**TASK STATEMENT**
Every line of the data should be written out exactly, with the pictures left out.

[Multi-image point correspondence data]
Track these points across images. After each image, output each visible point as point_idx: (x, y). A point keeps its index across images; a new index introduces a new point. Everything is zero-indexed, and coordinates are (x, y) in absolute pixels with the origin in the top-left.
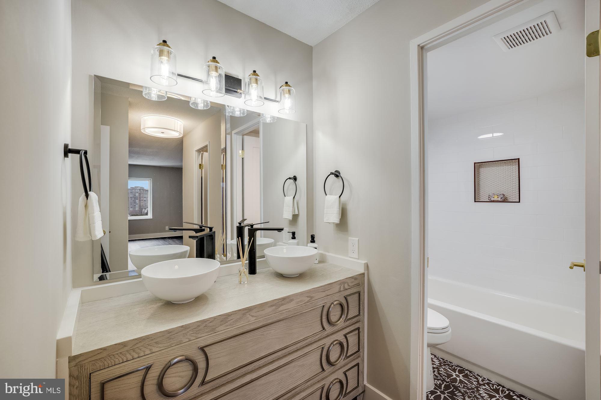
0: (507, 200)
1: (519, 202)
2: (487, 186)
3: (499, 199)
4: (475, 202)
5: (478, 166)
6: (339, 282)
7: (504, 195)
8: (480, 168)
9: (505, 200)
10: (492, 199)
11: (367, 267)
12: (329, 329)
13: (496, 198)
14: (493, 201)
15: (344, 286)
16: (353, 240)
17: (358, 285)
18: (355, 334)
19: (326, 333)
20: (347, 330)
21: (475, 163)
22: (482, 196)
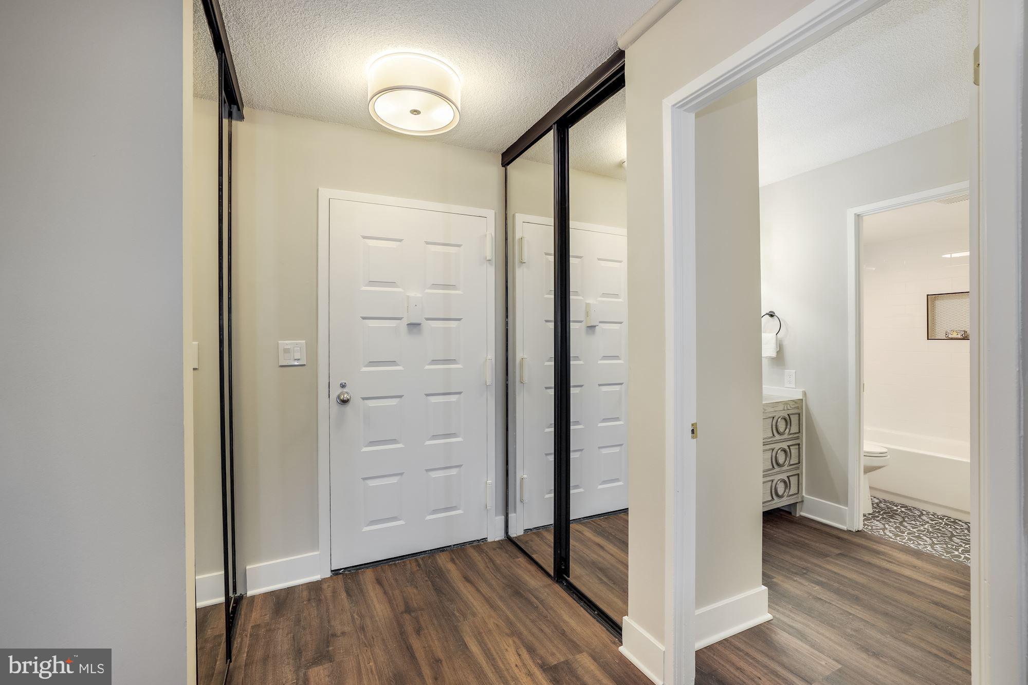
2: (944, 321)
3: (959, 336)
4: (928, 339)
5: (932, 299)
6: (784, 403)
7: (965, 332)
8: (935, 300)
9: (964, 338)
10: (950, 336)
11: (805, 394)
12: (778, 437)
13: (955, 335)
14: (952, 339)
15: (787, 407)
16: (790, 373)
17: (797, 408)
18: (796, 448)
19: (775, 439)
20: (790, 443)
21: (928, 295)
22: (937, 333)
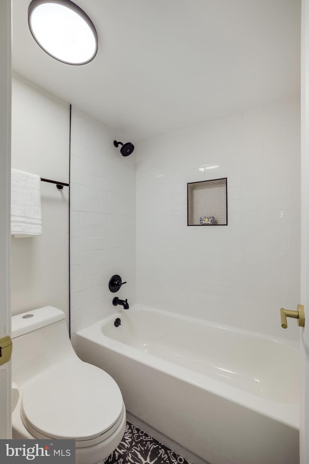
0: (217, 223)
1: (227, 225)
3: (209, 222)
4: (188, 225)
5: (191, 187)
7: (213, 217)
9: (214, 223)
13: (206, 221)
14: (205, 225)
21: (188, 184)
22: (195, 220)
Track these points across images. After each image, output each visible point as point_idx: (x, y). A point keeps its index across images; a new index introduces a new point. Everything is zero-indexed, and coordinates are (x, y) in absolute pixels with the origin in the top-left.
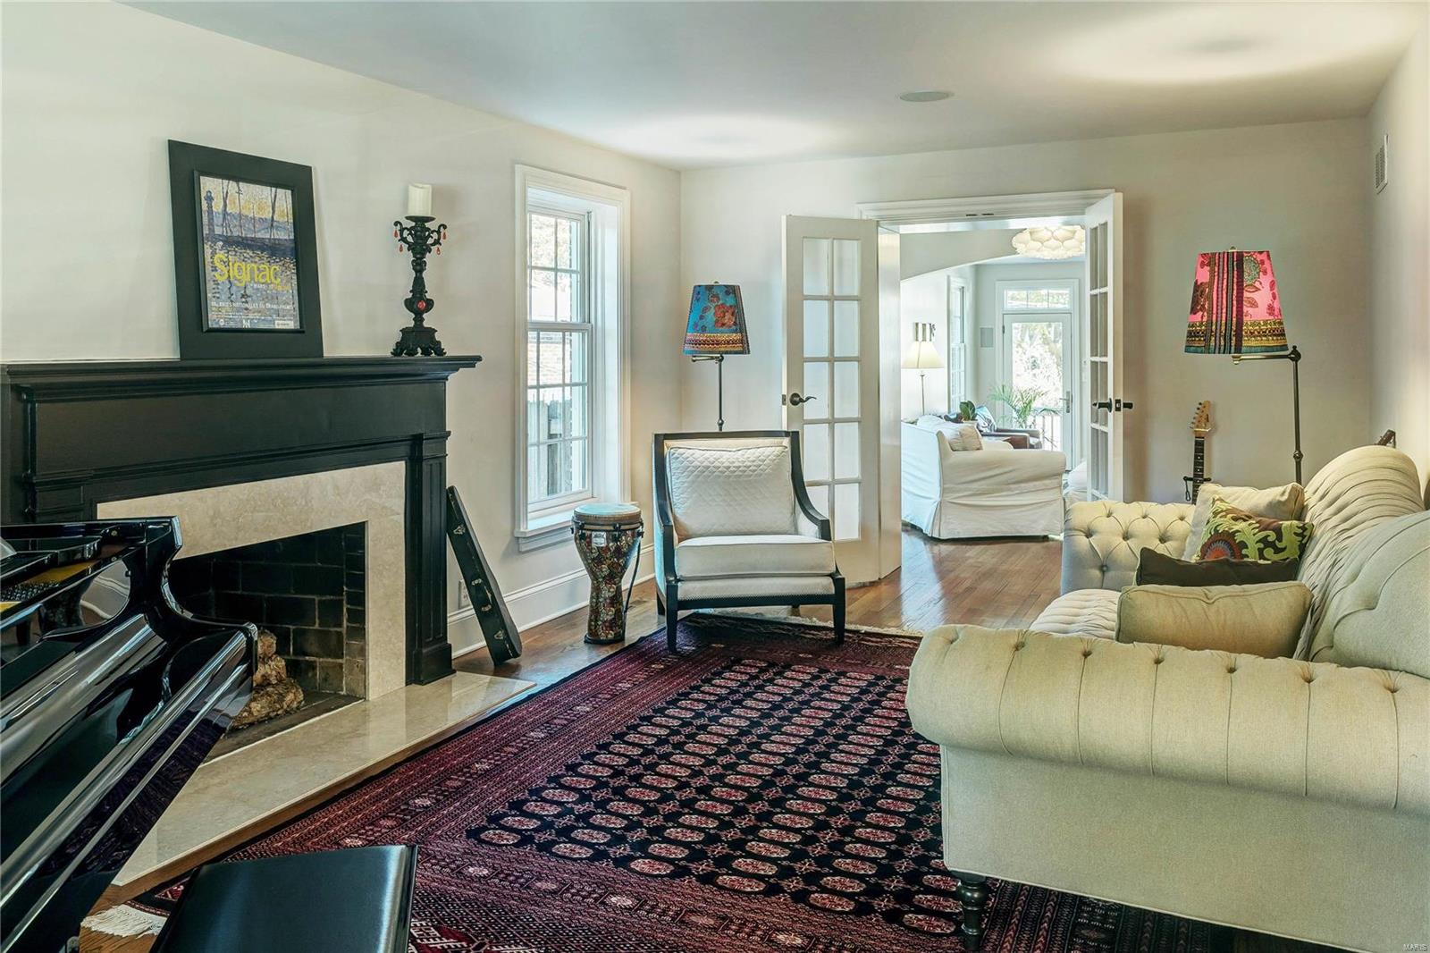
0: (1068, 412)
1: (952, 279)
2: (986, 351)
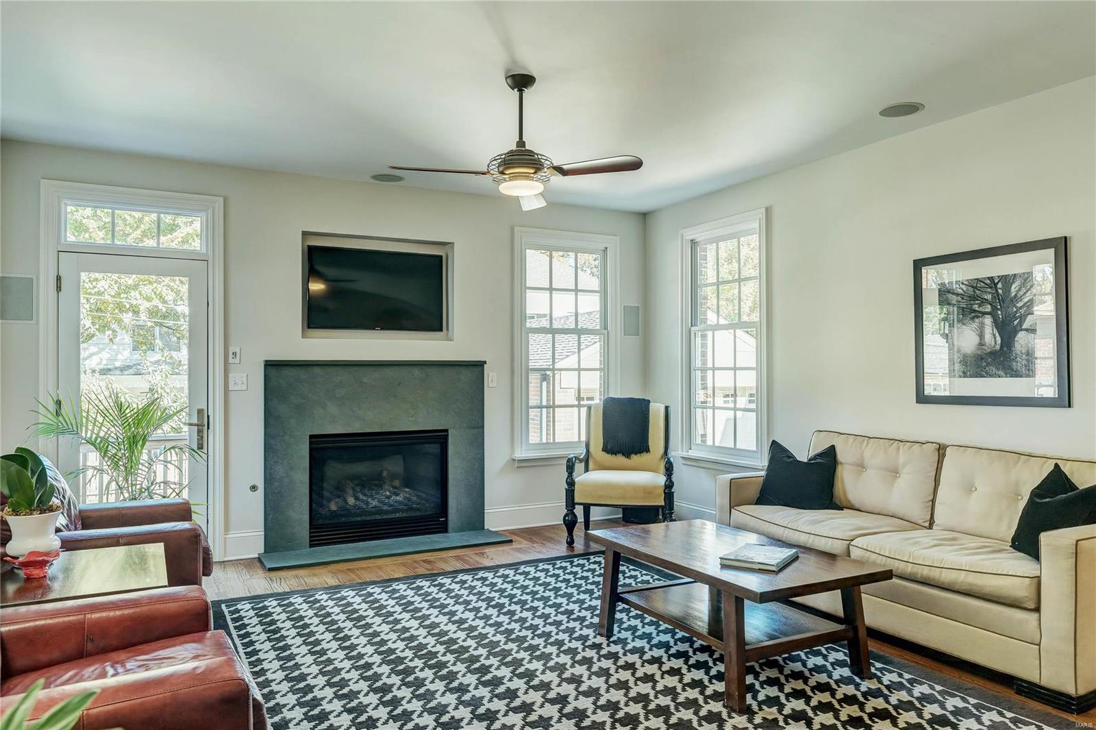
0: (200, 448)
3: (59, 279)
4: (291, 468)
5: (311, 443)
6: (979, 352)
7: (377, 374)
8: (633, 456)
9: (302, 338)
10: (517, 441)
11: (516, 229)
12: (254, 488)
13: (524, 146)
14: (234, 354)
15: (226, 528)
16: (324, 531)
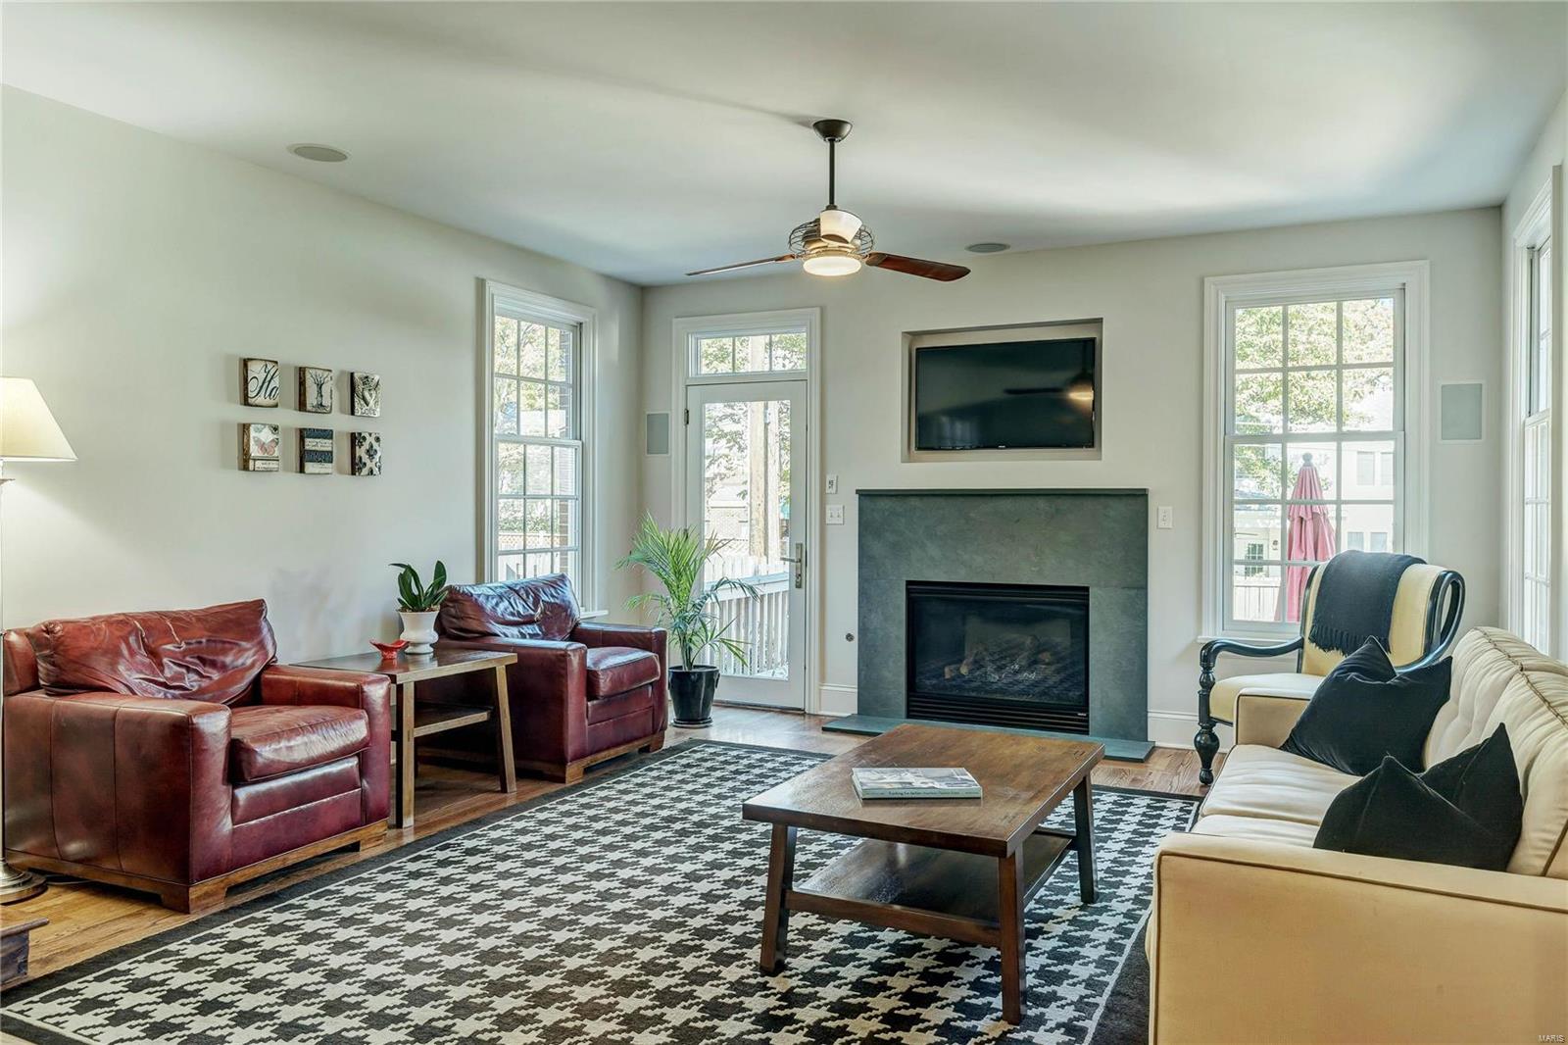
0: (799, 586)
2: (656, 460)
3: (687, 411)
4: (886, 619)
5: (908, 591)
7: (989, 506)
9: (903, 461)
10: (1207, 614)
11: (1208, 281)
12: (848, 637)
14: (831, 482)
15: (823, 678)
16: (923, 702)
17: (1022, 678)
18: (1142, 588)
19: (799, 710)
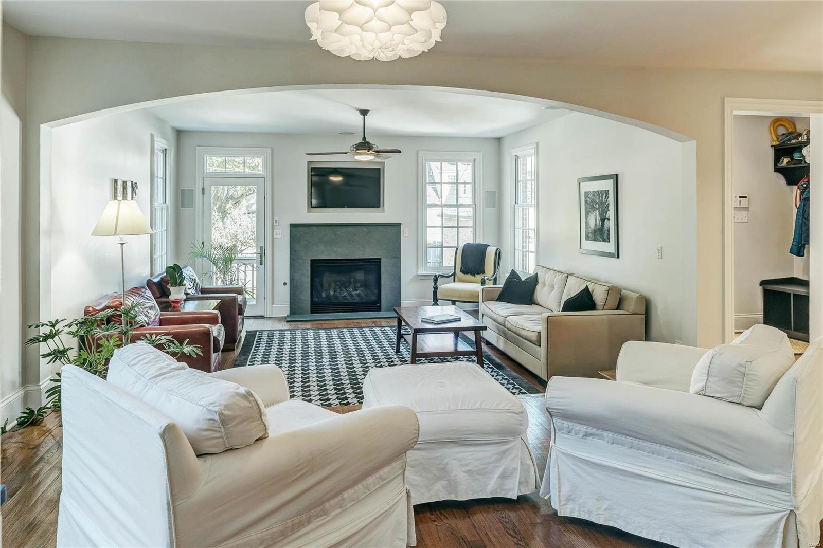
0: (261, 264)
1: (156, 138)
2: (186, 211)
3: (203, 189)
4: (302, 275)
5: (311, 263)
6: (595, 228)
7: (345, 229)
8: (476, 275)
9: (308, 212)
10: (420, 266)
11: (419, 152)
12: (285, 284)
13: (365, 140)
14: (276, 221)
15: (273, 302)
16: (318, 307)
17: (355, 293)
18: (398, 258)
19: (262, 316)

**COMPLETED EXERCISE**
Track these points across images. After each image, output each visible point as point_idx: (x, y). A point keeps its index across images; a new index introduces a new point. Everything is zero-indexed, and coordinates are (x, y) in absolute pixels with the origin in the top-left.
0: (507, 200)
1: (519, 202)
2: (487, 186)
3: (499, 199)
4: (475, 202)
5: (478, 166)
6: (339, 282)
7: (504, 195)
8: (480, 168)
9: (505, 200)
10: (492, 199)
11: (367, 267)
12: (329, 329)
13: (496, 198)
14: (493, 201)
15: (344, 286)
16: (353, 240)
17: (358, 285)
18: (355, 334)
19: (326, 333)
20: (347, 330)
21: (475, 163)
22: (482, 196)
2: (944, 321)
3: (959, 336)
4: (928, 339)
5: (932, 299)
6: (784, 403)
7: (965, 332)
8: (935, 300)
9: (964, 338)
10: (950, 336)
11: (805, 394)
12: (778, 437)
13: (955, 335)
14: (952, 339)
15: (787, 407)
16: (790, 373)
17: (797, 408)
18: (796, 448)
19: (775, 439)
20: (790, 443)
21: (928, 295)
22: (937, 333)
0: (217, 223)
1: (227, 225)
3: (209, 222)
4: (188, 225)
5: (191, 187)
7: (213, 217)
9: (214, 223)
13: (206, 221)
14: (205, 225)
21: (188, 184)
22: (195, 220)
Track these points across images. After each image, output each visible point as point_idx: (x, y). A point keeps its index across images; a new index introduces a new point. Everything is zero-indexed, and coordinates are (x, y) in absolute pixels with the origin in the top-left.
0: (1068, 412)
1: (952, 279)
2: (986, 351)
0: (200, 448)
3: (59, 279)
4: (291, 468)
5: (311, 443)
6: (979, 352)
7: (377, 374)
8: (633, 456)
9: (302, 338)
10: (517, 441)
11: (516, 229)
12: (254, 488)
13: (524, 146)
14: (234, 354)
15: (226, 528)
16: (324, 531)
0: (799, 586)
2: (656, 460)
3: (687, 411)
4: (886, 619)
5: (908, 591)
7: (989, 506)
9: (903, 461)
10: (1207, 614)
11: (1208, 281)
12: (848, 637)
14: (831, 482)
15: (823, 678)
16: (923, 702)
17: (1022, 678)
18: (1142, 588)
19: (799, 710)
0: (261, 264)
1: (156, 138)
2: (186, 211)
3: (203, 189)
4: (302, 275)
5: (311, 263)
6: (595, 228)
7: (345, 229)
8: (476, 275)
9: (308, 212)
10: (420, 266)
11: (419, 152)
12: (285, 284)
13: (365, 140)
14: (276, 221)
15: (273, 302)
16: (318, 307)
17: (355, 293)
18: (398, 258)
19: (262, 316)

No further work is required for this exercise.